As a software developer I know how valuable logs are. Since I have concluded that the issue might be with kernel, it’s time to get more info about what the kernel is doing. This can be achieved by passing parameters to the kernel. The way you pass parameter to the kernel depends on the type of boot loader that you use. I personally use systemd-boot as it is simple and easy to use. You can press
e once you have enabled the
editor option described here. If you other boot loaders like GRUB you can look here to find more information on how to pass kernel parameters. So I passed
ignore_loglevel to the kernel and OMG those logs 😵. Here are the logs when the kernel was stuck.
Now starts the fun part, we know that the system is stuck at
fb0: switching to inteldrmfb from EFI VGA . After some googling I found the issue is related to
i915 module which is the intel DRM driver. I also passed
nomodeset to kernel to disable
KMS and I booted to console but failed to start
xorg (no GUI).
So let’s come to a solution. One of the options is to downgrade the system. If you have installed many packages then downgrading each and every package is every difficult task and might result in inconsistent packages versions. Until this time I didn’t know that you can downgrade entire system to a specific date(😍). So let’s get down to it. First disable all the mirrors in you
/etc/pacman.d/mirrorlist , you can just add
# before the mirror to disable it. Then add a new mirror
Server = https://archive.archlinux.org/repos/2020/06/27/$repo/os/$arch . As you might have guessed, you can specify the date in the mirror link. You can now run
pacman -Syyuu to force downgrade the system to a specific date. You can learn more about it here.
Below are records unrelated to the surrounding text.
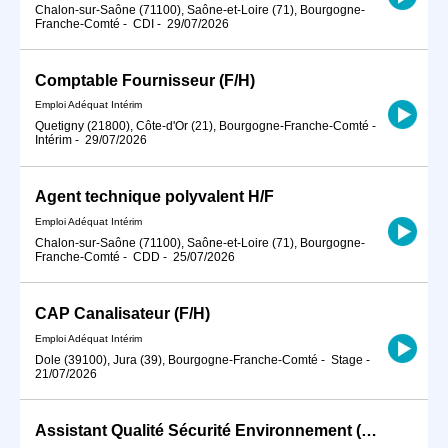
Chalon-sur-Saône (71100), Saône-et-Loire (71), Bourgogne-
Franche-Comté
-
CDI
-
29/07/2026
Comptable Fournisseur (F/H)
Emploi Adéquat Intérim
Quetigny (21800), Côte-d'Or (21), Bourgogne-Franche-Comté
-
Intérim
-
29/07/2026
Agent technique polyvalent H/F
Emploi Adéquat Intérim
Chalon-sur-Saône (71100), Saône-et-Loire (71), Bourgogne-
Franche-Comté
-
CDD
-
25/07/2026
CAP Canalisateur (F/H)
Emploi Adéquat Intérim
Dole (39100), Jura (39), Bourgogne-Franche-Comté
-
Stage
-
21/07/2026
Assistant Qualité Sécurité Environnement (QSE) CDD 6 mois à DIJON 21000 (H/F)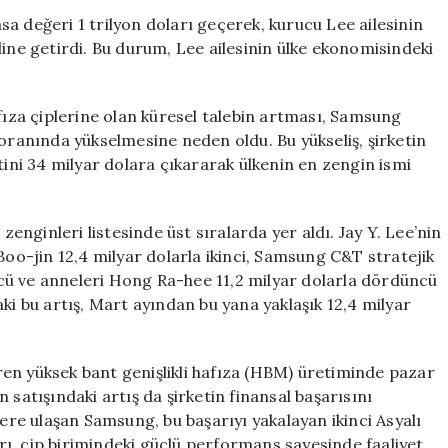
Doları
a değeri 1 trilyon doları geçerek, kurucu Lee ailesinin
Aştı,
line getirdi. Bu durum, Lee ailesinin ülke ekonomisindeki
Lee
Ailesi
Dünyanın
afıza çiplerine olan küresel talebin artması, Samsung
En
 oranında yükselmesine neden oldu. Bu yükseliş, şirketin
Zenginleri
tini 34 milyar dolara çıkararak ülkenin en zengin ismi
Arasına
Girdi
için
zenginleri listesinde üst sıralarda yer aldı. Jay Y. Lee’nin
Boo-jin 12,4 milyar dolarla ikinci, Samsung C&T stratejik
cü ve anneleri Hong Ra-hee 11,2 milyar dolarla dördüncü
ki bu artış, Mart ayından bu yana yaklaşık 12,4 milyar
en yüksek bant genişlikli hafıza (HBM) üretiminde pazar
 satışındaki artış da şirketin finansal başarısını
ğere ulaşan Samsung, bu başarıyı yakalayan ikinci Asyalı
ları, çip birimindeki güçlü performans sayesinde faaliyet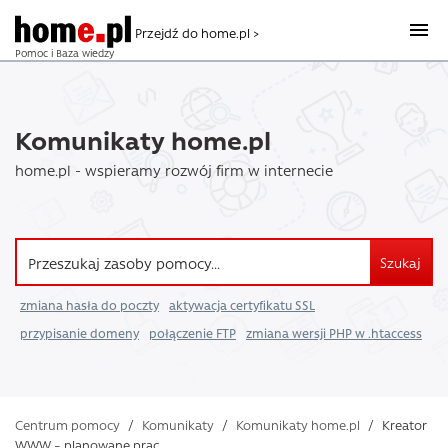
Przejdź do home.pl >
Pomoc i Baza wiedzy
Komunikaty home.pl
home.pl - wspieramy rozwój firm w internecie
Szukaj
zmiana hasła do poczty
aktywacja certyfikatu SSL
przypisanie domeny
połączenie FTP
zmiana wersji PHP w .htaccess
Centrum pomocy
/
Komunikaty
/
Komunikaty home.pl
/
Kreator
WWW – planowane prac ...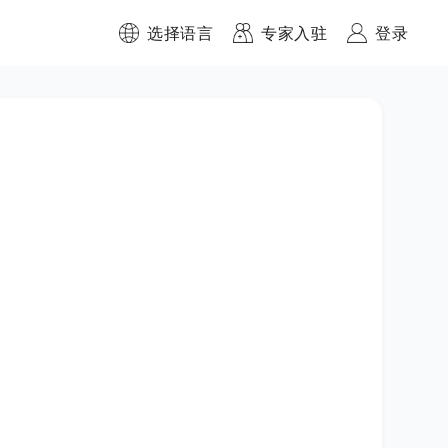
选择语言
专家入驻
登录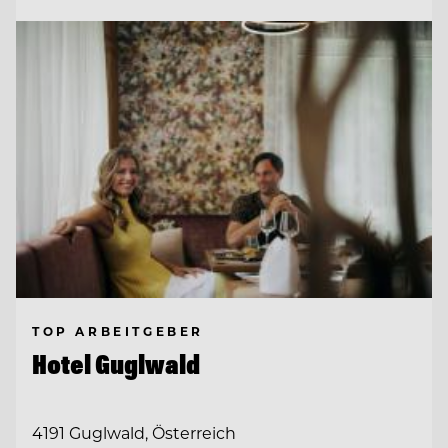
TOP ARBEITGEBER
Hotel Guglwald
4191 Guglwald, Österreich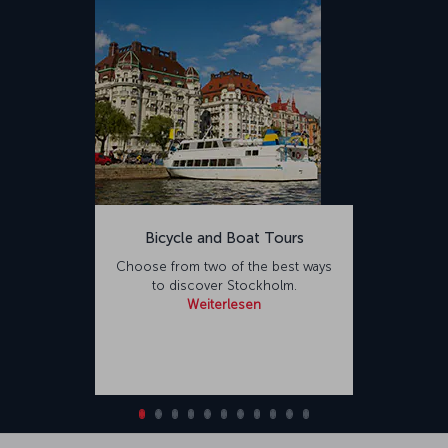
Bicycle and Boat Tours
Choose from two of the best ways
to discover Stockholm.
Weiterlesen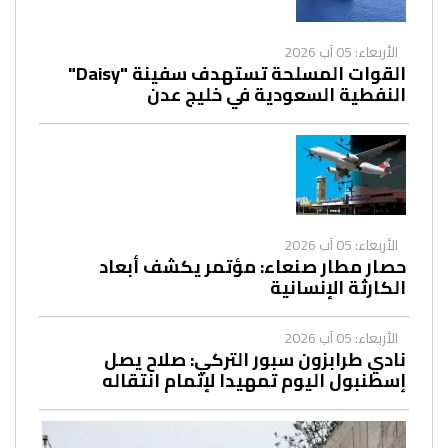
الأربعاء: 05 آب 2026
القوات المسلحة تستهدف سفينة "Daisy"
النفطية السعودية في خليج عدن
الأربعاء: 05 آب 2026
حصار مطار صنعاء: مؤتمر يكشف أبعاد
الكارثة الإنسانية
الأربعاء: 05 آب 2026
نادي طرابزون سبور التركي: صلاح يصل
إسطنبول اليوم تمهيدا لإتمام انتقاله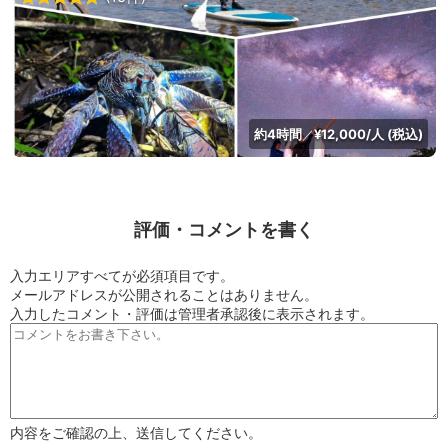
約4時間
¥12,000/人 (税込)
／
評価・コメントを書く
入力エリアすべてが必須項目です。
メールアドレスが公開されることはありません。
入力したコメント・評価は管理者承認後に表示されます。
内容をご確認の上、送信してください。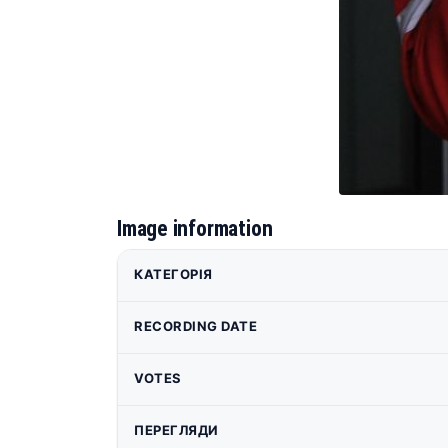
Image information
КАТЕГОРІЯ
RECORDING DATE
VOTES
ПЕРЕГЛЯДИ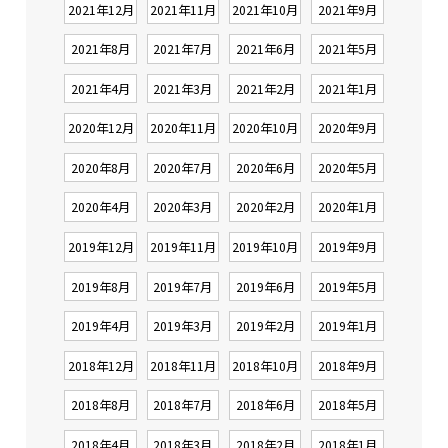
2021年12月
2021年11月
2021年10月
2021年9月
2021年8月
2021年7月
2021年6月
2021年5月
2021年4月
2021年3月
2021年2月
2021年1月
2020年12月
2020年11月
2020年10月
2020年9月
2020年8月
2020年7月
2020年6月
2020年5月
2020年4月
2020年3月
2020年2月
2020年1月
2019年12月
2019年11月
2019年10月
2019年9月
2019年8月
2019年7月
2019年6月
2019年5月
2019年4月
2019年3月
2019年2月
2019年1月
2018年12月
2018年11月
2018年10月
2018年9月
2018年8月
2018年7月
2018年6月
2018年5月
2018年4月
2018年3月
2018年2月
2018年1月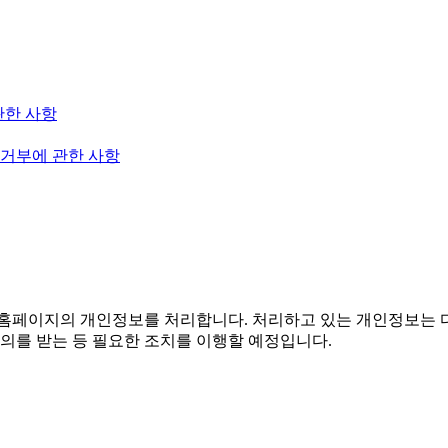
관한 사항
 거부에 관한 사항
홈페이지의 개인정보를 처리합니다. 처리하고 있는 개인정보는 다
의를 받는 등 필요한 조치를 이행할 예정입니다.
And there you go, now all your packages are downgraded to a specific date.
This is just a temporary fix but it also prevents you from having latest packages. You can try updating individual packages but this is not recommended by the Arch community.
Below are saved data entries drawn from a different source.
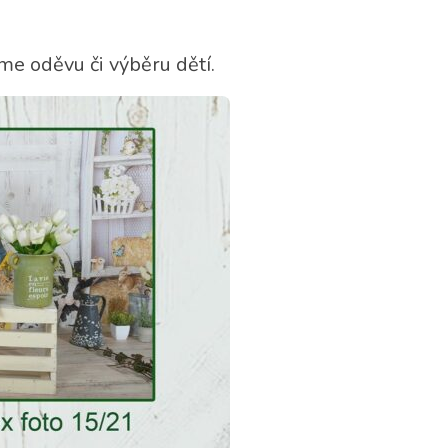
íme oděvu či výběru dětí.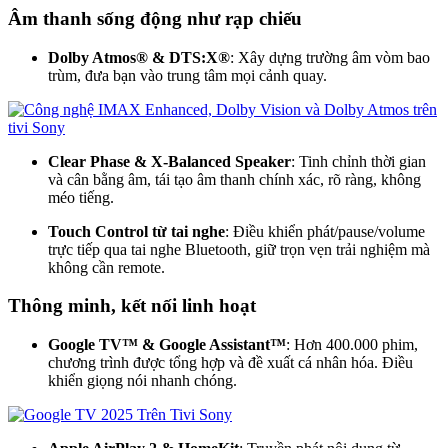
Âm thanh sống động như rạp chiếu
Dolby Atmos®
& DTS:X®
: Xây dựng trường âm vòm bao
trùm, đưa bạn vào trung tâm mọi cảnh quay.
Clear Phase & X‑Balanced Speaker
: Tinh chỉnh thời gian
và cân bằng âm, tái tạo âm thanh chính xác, rõ ràng, không
méo tiếng.
Touch Control từ tai nghe
: Điều khiển phát/pause/volume
trực tiếp qua tai nghe Bluetooth, giữ trọn vẹn trải nghiệm mà
không cần remote​.
Thông minh, kết nối linh hoạt
Google TV™
& Google Assistant™
: Hơn 400.000 phim,
chương trình được tổng hợp và đề xuất cá nhân hóa. Điều
khiển giọng nói nhanh chóng.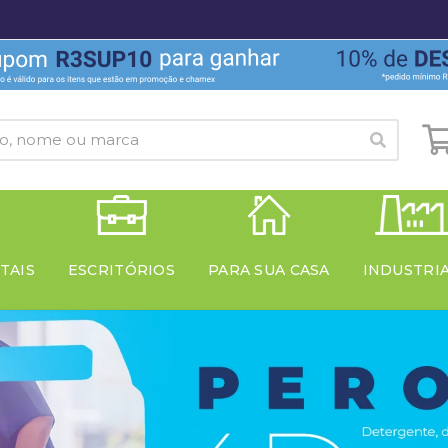
TAIS
ESCRITÓRIOS
PARA SUA CASA
INDUSTRI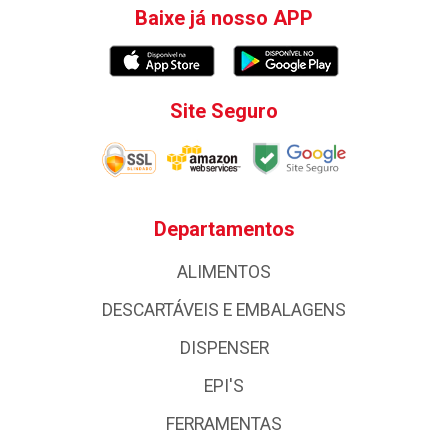
Baixe já nosso APP
Site Seguro
Departamentos
ALIMENTOS
DESCARTÁVEIS E EMBALAGENS
DISPENSER
EPI'S
FERRAMENTAS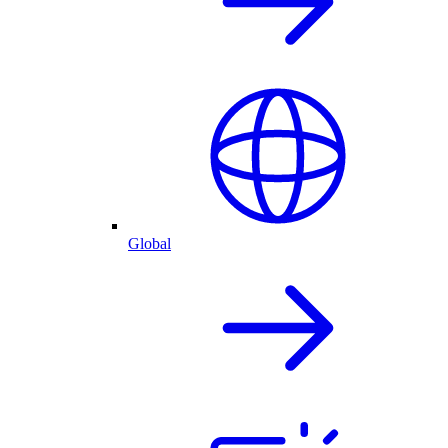
Global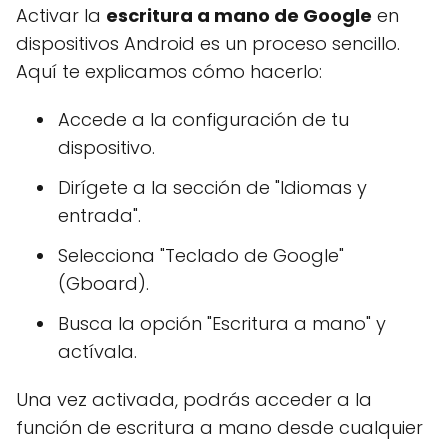
Activar la
escritura a mano de Google
en
dispositivos Android es un proceso sencillo.
Aquí te explicamos cómo hacerlo:
Accede a la configuración de tu
dispositivo.
Dirígete a la sección de "Idiomas y
entrada".
Selecciona "Teclado de Google"
(Gboard).
Busca la opción "Escritura a mano" y
actívala.
Una vez activada, podrás acceder a la
función de escritura a mano desde cualquier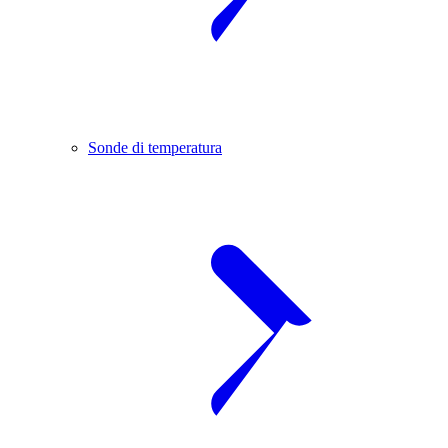
Sonde di temperatura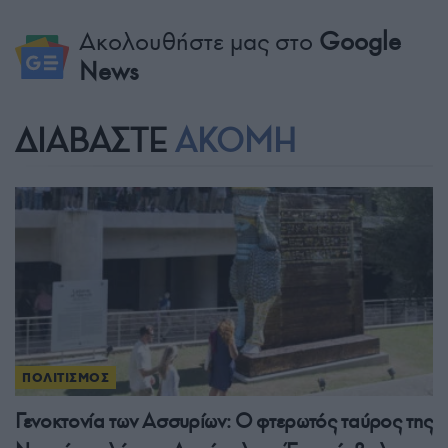
Ακολουθήστε μας στο
Google
News
ΔΙΑΒΑΣΤΕ
ΑΚΟΜΗ
ΠΟΛΙΤΙΣΜΟΣ
Γενοκτονία των Ασσυρίων: Ο φτερωτός ταύρος της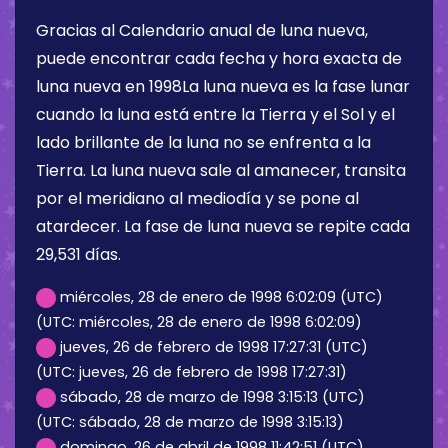
Gracias al Calendario anual de luna nueva,
puede encontrar cada fecha y hora exacta de
luna nueva en 1998La luna nueva es la fase lunar
cuando la luna está entre la Tierra y el Sol y el
lado brillante de la luna no se enfrenta a la
Tierra. La luna nueva sale al amanecer, transita
por el meridiano al mediodía y se pone al
atardecer. La fase de luna nueva se repite cada
29,531 días.
miércoles, 28 de enero de 1998 6:02:09 (UTC)
(UTC: miércoles, 28 de enero de 1998 6:02:09)
jueves, 26 de febrero de 1998 17:27:31 (UTC)
(UTC: jueves, 26 de febrero de 1998 17:27:31)
sábado, 28 de marzo de 1998 3:15:13 (UTC)
(UTC: sábado, 28 de marzo de 1998 3:15:13)
domingo, 26 de abril de 1998 11:42:51 (UTC)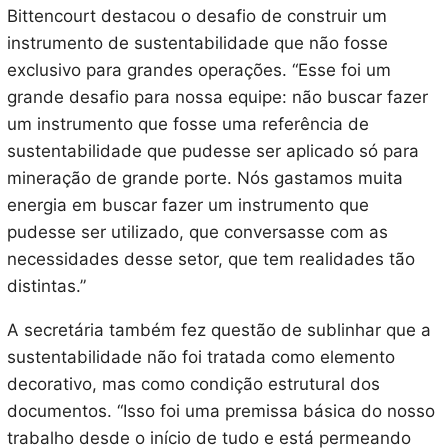
Bittencourt destacou o desafio de construir um
instrumento de sustentabilidade que não fosse
exclusivo para grandes operações. “Esse foi um
grande desafio para nossa equipe: não buscar fazer
um instrumento que fosse uma referência de
sustentabilidade que pudesse ser aplicado só para
mineração de grande porte. Nós gastamos muita
energia em buscar fazer um instrumento que
pudesse ser utilizado, que conversasse com as
necessidades desse setor, que tem realidades tão
distintas.”
A secretária também fez questão de sublinhar que a
sustentabilidade não foi tratada como elemento
decorativo, mas como condição estrutural dos
documentos. “Isso foi uma premissa básica do nosso
trabalho desde o início de tudo e está permeando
Until this day I didn’t know you can have alternative kernel (😍). It feels great when you learn new things. This is the way I recommend as this let’s you have both latest packages and multiple kernels. Go ahead and install both the LTS(Long Term Support) and latest kernel from the arch repositories. Now create a new entry in the
bootloader configuration that points to the LTS kernel. Consult your
bootloader documentation for how to enter a new kernel entry. As I already mentioned I am using systemd-boot here is a config for LTS kernel.
title Arch Linux LTS
options root=PARTUUID=24a435b4-f6c6-e842-8dac-63edb7343de1 rw rootfstype=ext4
Now when you boot your system you should have a new entry (“Arch Linux LTS” in my case). So whenever you have any issue in latest kernel you can boot to LTS kernel and continue your work. I am using LTS kernel for now until the
i915 bug is fixed.
That’s it for this story, if you have any issues or suggestions let me know in the comments below.
So the issue is the i915 module and this issue is specially caused by the way Arch builds its kernel. Here is the link to my post in Arch linux forum about the issue. Long story short, just pass
intel_iommu=on parameter to the kernel and everything is good to go.